[Stated exercise]:
Arrange the lines below as a numbered list with blank lines omitted, beginning with the line that contains "genus: Amphimallon" and continuing through the line that contains "common name: Eurasian curlew".

┌────────

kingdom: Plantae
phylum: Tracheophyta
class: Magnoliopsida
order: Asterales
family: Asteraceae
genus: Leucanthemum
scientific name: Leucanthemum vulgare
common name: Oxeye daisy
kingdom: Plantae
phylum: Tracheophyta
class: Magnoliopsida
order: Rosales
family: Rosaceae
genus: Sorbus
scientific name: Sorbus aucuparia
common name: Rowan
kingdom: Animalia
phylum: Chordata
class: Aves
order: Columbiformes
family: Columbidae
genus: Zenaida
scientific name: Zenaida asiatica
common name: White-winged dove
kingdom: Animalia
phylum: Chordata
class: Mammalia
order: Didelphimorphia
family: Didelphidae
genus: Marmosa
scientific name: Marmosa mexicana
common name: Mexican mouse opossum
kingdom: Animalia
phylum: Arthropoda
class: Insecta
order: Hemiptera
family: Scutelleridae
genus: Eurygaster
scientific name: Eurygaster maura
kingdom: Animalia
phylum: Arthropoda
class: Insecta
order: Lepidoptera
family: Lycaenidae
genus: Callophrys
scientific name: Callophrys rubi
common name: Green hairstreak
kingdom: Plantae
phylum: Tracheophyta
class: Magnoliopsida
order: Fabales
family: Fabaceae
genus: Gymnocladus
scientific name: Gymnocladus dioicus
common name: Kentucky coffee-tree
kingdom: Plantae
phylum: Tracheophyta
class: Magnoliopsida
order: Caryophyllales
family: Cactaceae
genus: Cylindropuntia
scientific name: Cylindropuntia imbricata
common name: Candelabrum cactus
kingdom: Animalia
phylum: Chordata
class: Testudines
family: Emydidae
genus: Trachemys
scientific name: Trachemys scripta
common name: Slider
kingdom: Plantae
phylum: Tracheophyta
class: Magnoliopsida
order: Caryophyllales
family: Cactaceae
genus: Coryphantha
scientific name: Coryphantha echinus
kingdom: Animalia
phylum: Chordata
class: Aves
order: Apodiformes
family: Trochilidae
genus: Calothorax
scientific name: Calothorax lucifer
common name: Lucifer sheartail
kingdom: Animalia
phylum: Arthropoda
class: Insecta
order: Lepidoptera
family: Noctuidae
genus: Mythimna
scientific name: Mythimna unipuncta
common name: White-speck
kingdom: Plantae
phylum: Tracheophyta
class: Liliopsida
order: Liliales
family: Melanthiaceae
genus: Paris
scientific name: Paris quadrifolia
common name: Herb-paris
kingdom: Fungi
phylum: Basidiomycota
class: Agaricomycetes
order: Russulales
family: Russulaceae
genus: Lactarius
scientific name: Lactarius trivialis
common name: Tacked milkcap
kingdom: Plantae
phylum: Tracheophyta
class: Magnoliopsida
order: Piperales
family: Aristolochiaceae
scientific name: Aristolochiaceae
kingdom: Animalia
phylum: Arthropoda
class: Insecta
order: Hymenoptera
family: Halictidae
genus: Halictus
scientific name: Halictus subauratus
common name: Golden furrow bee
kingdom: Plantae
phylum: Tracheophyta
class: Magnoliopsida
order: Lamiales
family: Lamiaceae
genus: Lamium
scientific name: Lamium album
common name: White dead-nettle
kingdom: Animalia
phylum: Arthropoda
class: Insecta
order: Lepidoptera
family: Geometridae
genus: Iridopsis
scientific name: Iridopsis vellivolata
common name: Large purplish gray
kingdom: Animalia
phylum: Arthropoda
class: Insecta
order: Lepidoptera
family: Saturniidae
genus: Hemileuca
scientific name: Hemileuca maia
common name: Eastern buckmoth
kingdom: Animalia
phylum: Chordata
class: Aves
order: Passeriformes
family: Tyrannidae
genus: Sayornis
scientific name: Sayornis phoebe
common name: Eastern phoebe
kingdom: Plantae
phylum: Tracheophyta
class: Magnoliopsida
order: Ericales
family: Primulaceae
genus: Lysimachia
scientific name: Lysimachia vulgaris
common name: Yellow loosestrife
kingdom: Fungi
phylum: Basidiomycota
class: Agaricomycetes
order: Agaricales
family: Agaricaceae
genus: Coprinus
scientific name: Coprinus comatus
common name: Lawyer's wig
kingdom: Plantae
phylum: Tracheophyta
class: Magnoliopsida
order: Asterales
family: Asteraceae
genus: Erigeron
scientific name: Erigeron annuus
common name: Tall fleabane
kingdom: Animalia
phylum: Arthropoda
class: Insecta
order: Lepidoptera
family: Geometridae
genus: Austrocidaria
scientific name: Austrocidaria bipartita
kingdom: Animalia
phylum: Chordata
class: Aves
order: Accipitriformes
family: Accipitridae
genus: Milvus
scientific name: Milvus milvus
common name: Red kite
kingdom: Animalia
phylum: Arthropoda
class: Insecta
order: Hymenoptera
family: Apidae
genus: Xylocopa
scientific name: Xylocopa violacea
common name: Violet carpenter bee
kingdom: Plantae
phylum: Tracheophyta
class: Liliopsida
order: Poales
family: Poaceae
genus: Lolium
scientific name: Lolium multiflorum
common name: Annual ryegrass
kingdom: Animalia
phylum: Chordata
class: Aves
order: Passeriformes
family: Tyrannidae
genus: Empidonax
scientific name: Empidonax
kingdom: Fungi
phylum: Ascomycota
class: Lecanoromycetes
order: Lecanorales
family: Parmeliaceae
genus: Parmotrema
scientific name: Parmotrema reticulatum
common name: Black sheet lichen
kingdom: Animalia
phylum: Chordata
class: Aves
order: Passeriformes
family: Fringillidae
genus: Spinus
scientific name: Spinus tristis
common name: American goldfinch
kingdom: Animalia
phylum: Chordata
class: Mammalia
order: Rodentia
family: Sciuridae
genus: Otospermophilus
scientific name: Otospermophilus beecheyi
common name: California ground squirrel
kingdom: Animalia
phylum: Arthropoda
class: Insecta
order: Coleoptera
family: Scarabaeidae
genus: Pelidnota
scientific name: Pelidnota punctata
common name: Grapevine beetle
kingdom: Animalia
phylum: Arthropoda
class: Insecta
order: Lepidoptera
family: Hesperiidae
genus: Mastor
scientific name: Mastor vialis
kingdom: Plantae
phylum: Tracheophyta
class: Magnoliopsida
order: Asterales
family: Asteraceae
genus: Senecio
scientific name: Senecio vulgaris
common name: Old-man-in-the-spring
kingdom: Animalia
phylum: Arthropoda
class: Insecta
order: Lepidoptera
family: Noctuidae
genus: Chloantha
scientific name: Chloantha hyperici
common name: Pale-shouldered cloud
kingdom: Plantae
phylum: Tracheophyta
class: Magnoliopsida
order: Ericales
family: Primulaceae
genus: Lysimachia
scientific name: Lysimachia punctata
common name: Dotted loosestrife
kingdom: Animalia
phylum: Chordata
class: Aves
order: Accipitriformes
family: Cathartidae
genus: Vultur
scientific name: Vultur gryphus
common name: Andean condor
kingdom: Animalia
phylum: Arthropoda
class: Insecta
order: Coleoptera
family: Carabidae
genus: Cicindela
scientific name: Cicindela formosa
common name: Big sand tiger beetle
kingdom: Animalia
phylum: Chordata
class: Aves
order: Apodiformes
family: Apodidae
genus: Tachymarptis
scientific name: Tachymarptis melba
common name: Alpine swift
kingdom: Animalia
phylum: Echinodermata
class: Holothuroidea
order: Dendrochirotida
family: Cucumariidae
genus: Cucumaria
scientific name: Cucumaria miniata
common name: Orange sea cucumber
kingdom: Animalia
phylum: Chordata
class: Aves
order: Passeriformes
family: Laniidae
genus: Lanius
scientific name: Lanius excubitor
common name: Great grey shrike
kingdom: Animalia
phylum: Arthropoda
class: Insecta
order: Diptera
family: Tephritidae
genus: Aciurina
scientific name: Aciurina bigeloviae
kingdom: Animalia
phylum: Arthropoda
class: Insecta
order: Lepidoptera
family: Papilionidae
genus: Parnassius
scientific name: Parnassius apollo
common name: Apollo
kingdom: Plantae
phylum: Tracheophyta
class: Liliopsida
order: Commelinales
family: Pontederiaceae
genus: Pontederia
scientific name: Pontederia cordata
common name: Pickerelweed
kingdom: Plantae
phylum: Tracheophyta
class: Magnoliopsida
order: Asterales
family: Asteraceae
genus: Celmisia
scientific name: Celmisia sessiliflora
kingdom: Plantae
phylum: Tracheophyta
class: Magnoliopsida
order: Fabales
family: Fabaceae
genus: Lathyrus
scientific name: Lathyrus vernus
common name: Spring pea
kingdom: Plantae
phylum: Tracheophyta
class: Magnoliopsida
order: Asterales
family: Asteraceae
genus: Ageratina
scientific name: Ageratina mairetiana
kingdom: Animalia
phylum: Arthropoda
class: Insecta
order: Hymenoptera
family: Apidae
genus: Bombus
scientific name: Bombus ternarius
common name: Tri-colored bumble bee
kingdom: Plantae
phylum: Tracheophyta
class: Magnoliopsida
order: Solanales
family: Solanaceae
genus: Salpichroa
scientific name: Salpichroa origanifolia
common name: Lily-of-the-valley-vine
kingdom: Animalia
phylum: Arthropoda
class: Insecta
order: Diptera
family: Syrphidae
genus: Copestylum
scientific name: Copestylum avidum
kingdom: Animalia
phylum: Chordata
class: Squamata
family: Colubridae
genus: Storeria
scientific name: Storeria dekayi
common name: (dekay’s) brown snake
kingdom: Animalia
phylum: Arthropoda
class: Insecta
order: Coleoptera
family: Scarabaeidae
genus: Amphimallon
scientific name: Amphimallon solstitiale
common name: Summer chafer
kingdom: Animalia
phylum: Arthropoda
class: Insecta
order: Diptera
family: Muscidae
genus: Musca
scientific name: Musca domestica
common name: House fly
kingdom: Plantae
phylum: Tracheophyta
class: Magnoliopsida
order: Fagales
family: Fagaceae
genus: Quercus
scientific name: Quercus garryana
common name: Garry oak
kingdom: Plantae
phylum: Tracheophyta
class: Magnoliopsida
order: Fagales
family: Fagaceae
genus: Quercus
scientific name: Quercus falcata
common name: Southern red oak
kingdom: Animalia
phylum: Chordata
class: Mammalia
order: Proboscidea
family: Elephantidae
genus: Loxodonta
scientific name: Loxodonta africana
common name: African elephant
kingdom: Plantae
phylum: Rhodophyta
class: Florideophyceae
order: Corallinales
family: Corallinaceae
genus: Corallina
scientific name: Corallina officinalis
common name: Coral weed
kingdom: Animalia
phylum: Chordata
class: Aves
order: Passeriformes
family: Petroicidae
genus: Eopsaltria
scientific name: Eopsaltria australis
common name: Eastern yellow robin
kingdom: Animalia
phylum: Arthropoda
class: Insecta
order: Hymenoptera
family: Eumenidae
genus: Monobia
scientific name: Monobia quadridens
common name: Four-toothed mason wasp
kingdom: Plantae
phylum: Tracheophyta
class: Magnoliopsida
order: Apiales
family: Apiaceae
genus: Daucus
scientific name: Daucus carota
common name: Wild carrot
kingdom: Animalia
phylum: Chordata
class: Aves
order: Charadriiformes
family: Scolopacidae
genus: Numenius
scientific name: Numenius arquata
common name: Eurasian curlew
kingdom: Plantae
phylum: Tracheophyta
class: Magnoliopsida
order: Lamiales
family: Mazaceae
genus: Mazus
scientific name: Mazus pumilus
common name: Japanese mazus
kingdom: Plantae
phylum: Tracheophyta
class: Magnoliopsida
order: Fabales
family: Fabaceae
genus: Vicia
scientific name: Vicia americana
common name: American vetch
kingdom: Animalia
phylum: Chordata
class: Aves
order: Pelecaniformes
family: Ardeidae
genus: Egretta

└────────

[Answer for the task]:
1. genus: Amphimallon
2. scientific name: Amphimallon solstitiale
3. common name: Summer chafer
4. kingdom: Animalia
5. phylum: Arthropoda
6. class: Insecta
7. order: Diptera
8. family: Muscidae
9. genus: Musca
10. scientific name: Musca domestica
11. common name: House fly
12. kingdom: Plantae
13. phylum: Tracheophyta
14. class: Magnoliopsida
15. order: Fagales
16. family: Fagaceae
17. genus: Quercus
18. scientific name: Quercus garryana
19. common name: Garry oak
20. kingdom: Plantae
21. phylum: Tracheophyta
22. class: Magnoliopsida
23. order: Fagales
24. family: Fagaceae
25. genus: Quercus
26. scientific name: Quercus falcata
27. common name: Southern red oak
28. kingdom: Animalia
29. phylum: Chordata
30. class: Mammalia
31. order: Proboscidea
32. family: Elephantidae
33. genus: Loxodonta
34. scientific name: Loxodonta africana
35. common name: African elephant
36. kingdom: Plantae
37. phylum: Rhodophyta
38. class: Florideophyceae
39. order: Corallinales
40. family: Corallinaceae
41. genus: Corallina
42. scientific name: Corallina officinalis
43. common name: Coral weed
44. kingdom: Animalia
45. phylum: Chordata
46. class: Aves
47. order: Passeriformes
48. family: Petroicidae
49. genus: Eopsaltria
50. scientific name: Eopsaltria australis
51. common name: Eastern yellow robin
52. kingdom: Animalia
53. phylum: Arthropoda
54. class: Insecta
55. order: Hymenoptera
56. family: Eumenidae
57. genus: Monobia
58. scientific name: Monobia quadridens
59. common name: Four-toothed mason wasp
60. kingdom: Plantae
61. phylum: Tracheophyta
62. class: Magnoliopsida
63. order: Apiales
64. family: Apiaceae
65. genus: Daucus
66. scientific name: Daucus carota
67. common name: Wild carrot
68. kingdom: Animalia
69. phylum: Chordata
70. class: Aves
71. order: Charadriiformes
72. family: Scolopacidae
73. genus: Numenius
74. scientific name: Numenius arquata
75. common name: Eurasian curlew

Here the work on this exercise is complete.